Data records:

________________________________________

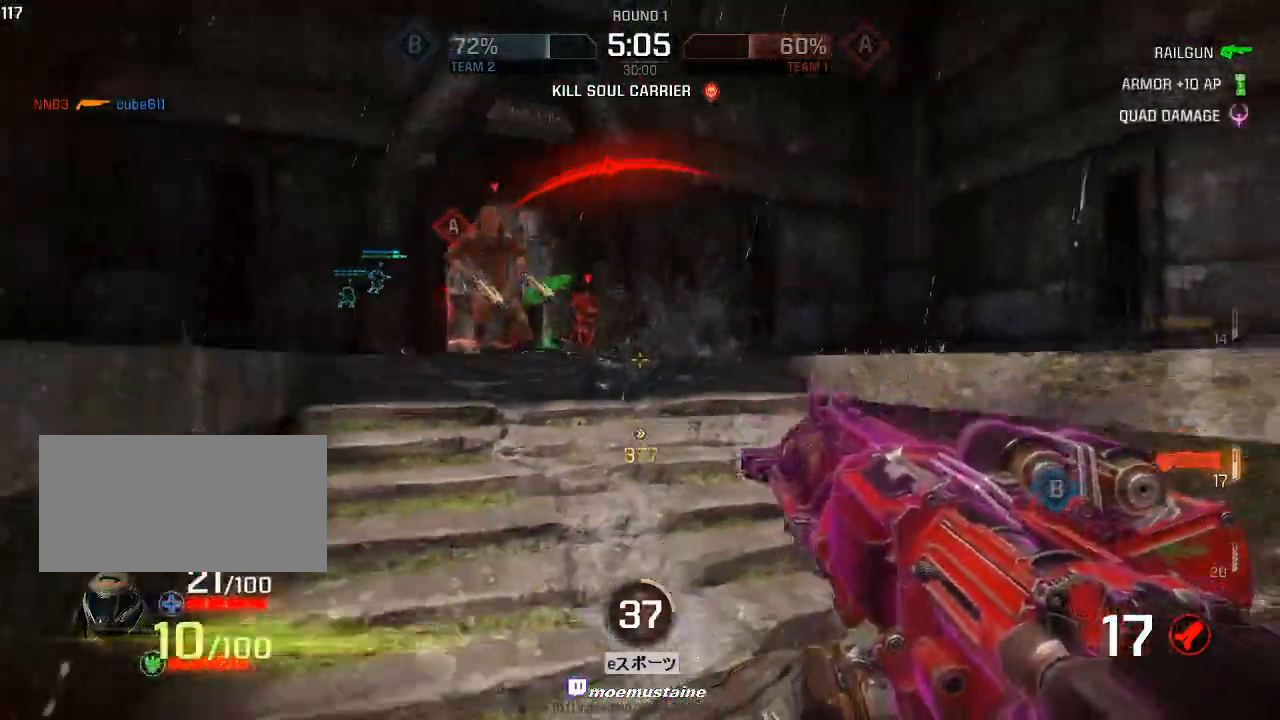
{"keys": ["a", "w"], "mouse": ["left"], "events": [[17, "a", "down"], [50, "d", "up"], [83, "s", "up"], [150, "w", "down"], [200, "a", "up"], [317, "mouse_right", "down"], [383, "d", "down"], [450, "mouse_right", "up"], [467, "a", "down"], [483, "mouse_left", "down"], [500, "d", "up"]]}
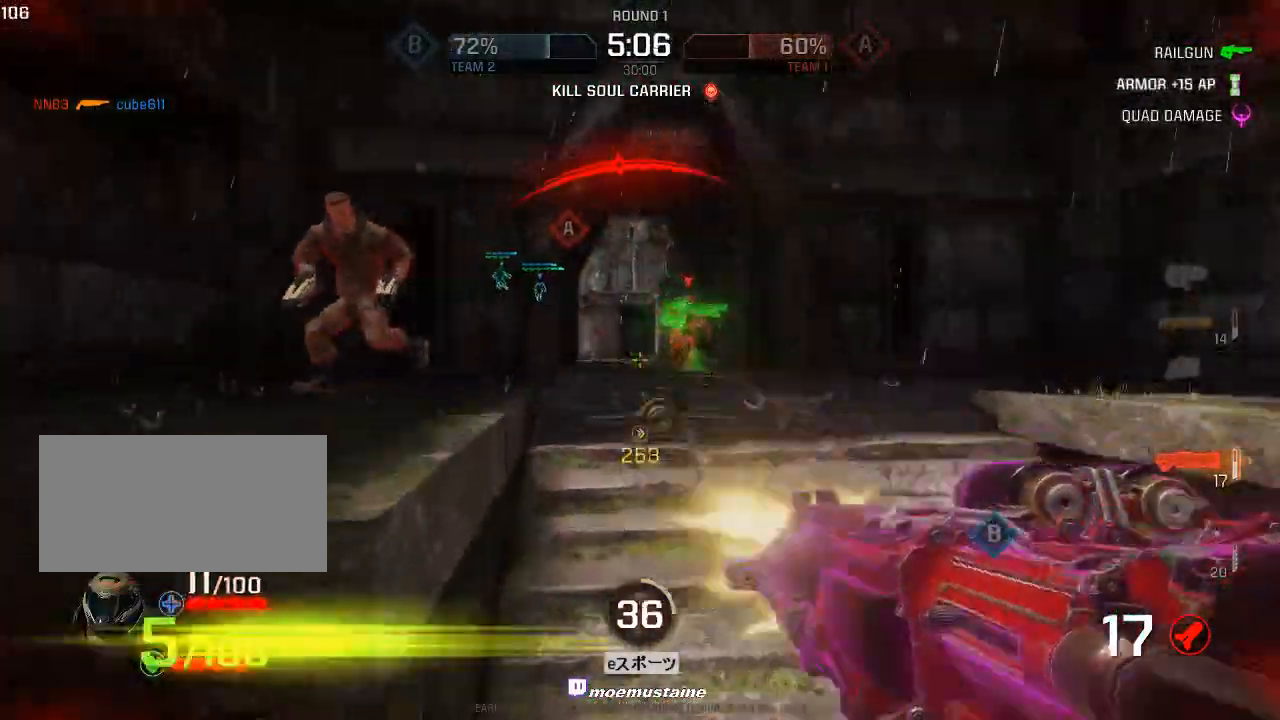
{"keys": ["a", "d"], "mouse": [], "events": [[117, "d", "down"], [117, "mouse_left", "up"], [167, "a", "up"], [183, "d", "up"], [200, "a", "down"], [200, "mouse_right", "down"], [267, "d", "down"], [300, "a", "up"], [317, "w", "up"], [400, "mouse_right", "up"], [467, "a", "down"]]}
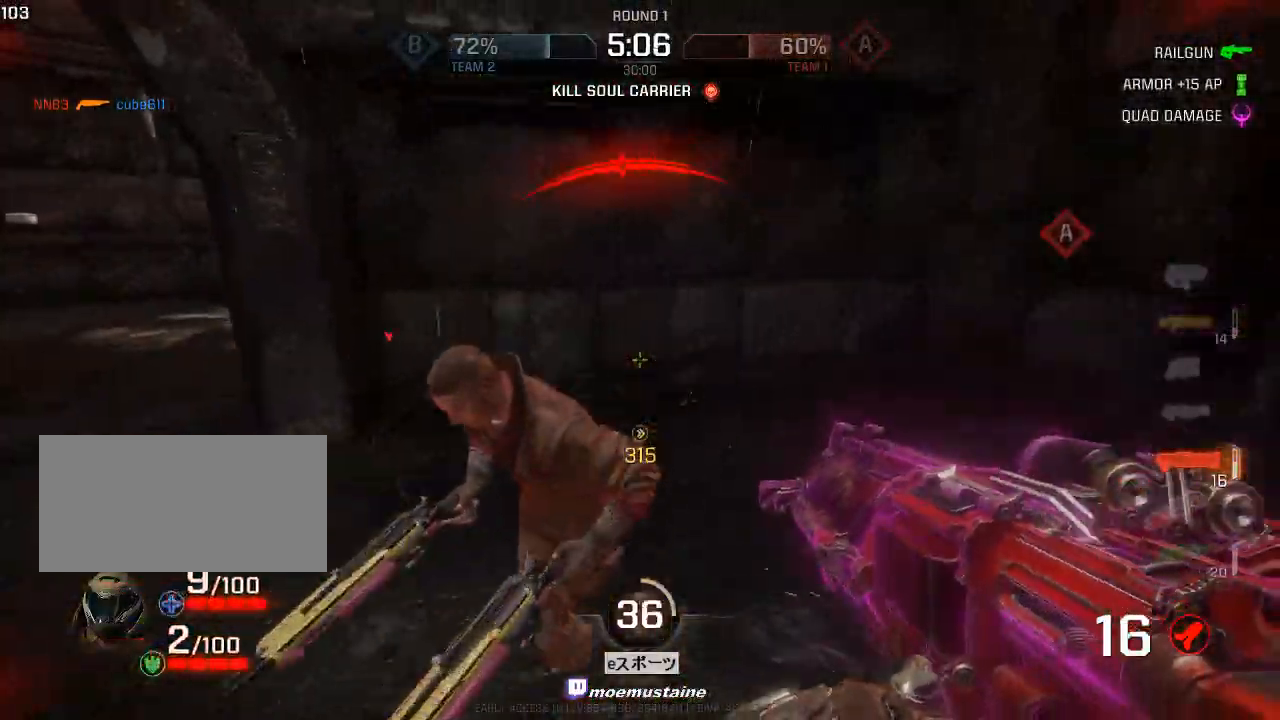
{"keys": ["a", "d", "s"], "mouse": [], "events": [[17, "d", "up"], [33, "d", "down"], [83, "a", "up"], [200, "mouse_left", "down"], [250, "s", "down"], [317, "a", "down"], [333, "mouse_left", "up"]]}
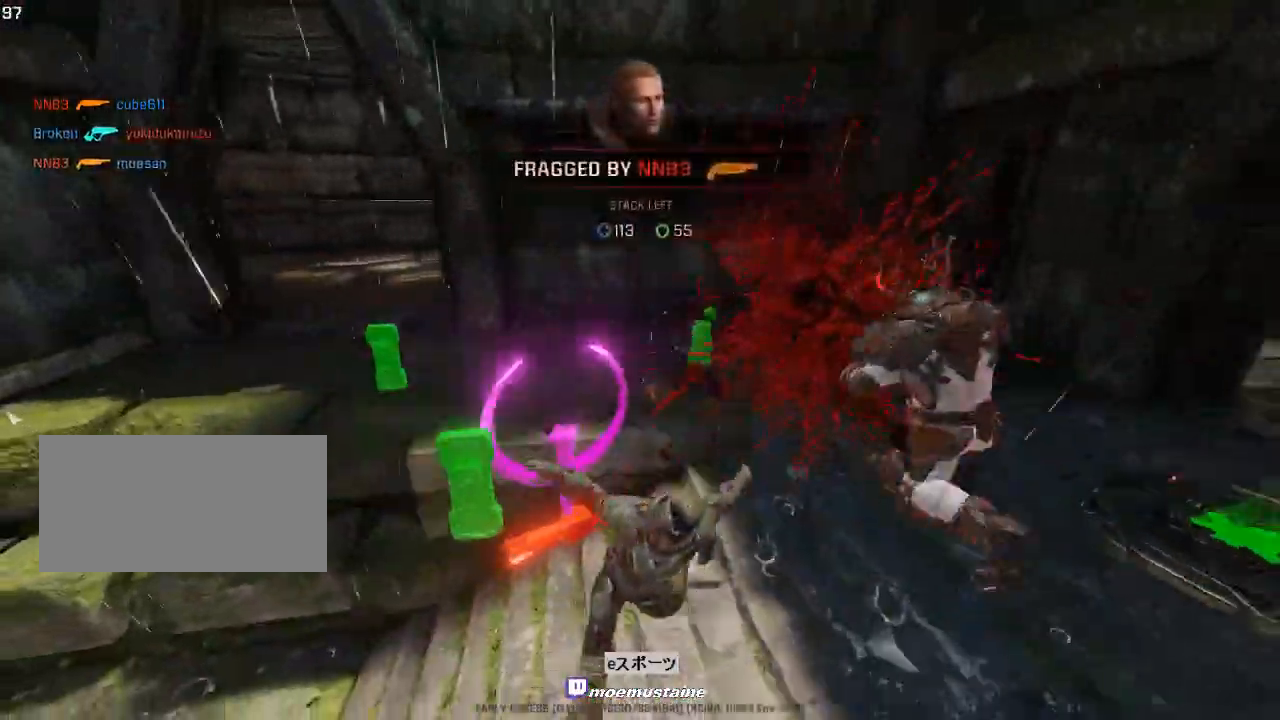
{"keys": [], "mouse": [], "events": [[50, "d", "up"], [67, "s", "up"], [117, "a", "up"], [167, "mouse_left", "down"], [267, "mouse_left", "up"]]}
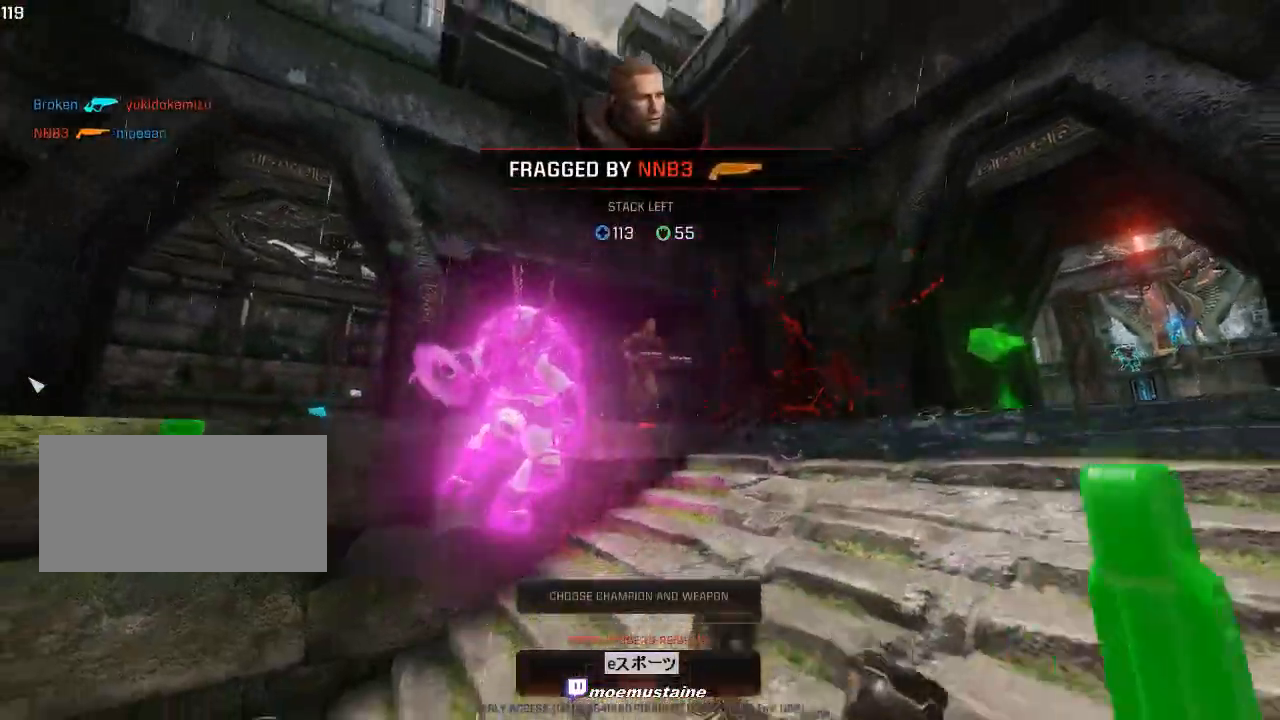
{"keys": [], "mouse": [], "events": []}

________________________________________

**Instructions to follow:** Please, without any pictures, print each entry exactly.

**Solution to the exercise:**
{"keys": ["a", "w"], "mouse": ["left"], "events": [[17, "a", "down"], [50, "d", "up"], [83, "s", "up"], [150, "w", "down"], [200, "a", "up"], [317, "mouse_right", "down"], [383, "d", "down"], [450, "mouse_right", "up"], [467, "a", "down"], [483, "mouse_left", "down"], [500, "d", "up"]]}
{"keys": ["a", "d"], "mouse": [], "events": [[117, "d", "down"], [117, "mouse_left", "up"], [167, "a", "up"], [183, "d", "up"], [200, "a", "down"], [200, "mouse_right", "down"], [267, "d", "down"], [300, "a", "up"], [317, "w", "up"], [400, "mouse_right", "up"], [467, "a", "down"]]}
{"keys": ["a", "d", "s"], "mouse": [], "events": [[17, "d", "up"], [33, "d", "down"], [83, "a", "up"], [200, "mouse_left", "down"], [250, "s", "down"], [317, "a", "down"], [333, "mouse_left", "up"]]}
{"keys": [], "mouse": [], "events": [[50, "d", "up"], [67, "s", "up"], [117, "a", "up"], [167, "mouse_left", "down"], [267, "mouse_left", "up"]]}
{"keys": [], "mouse": [], "events": []}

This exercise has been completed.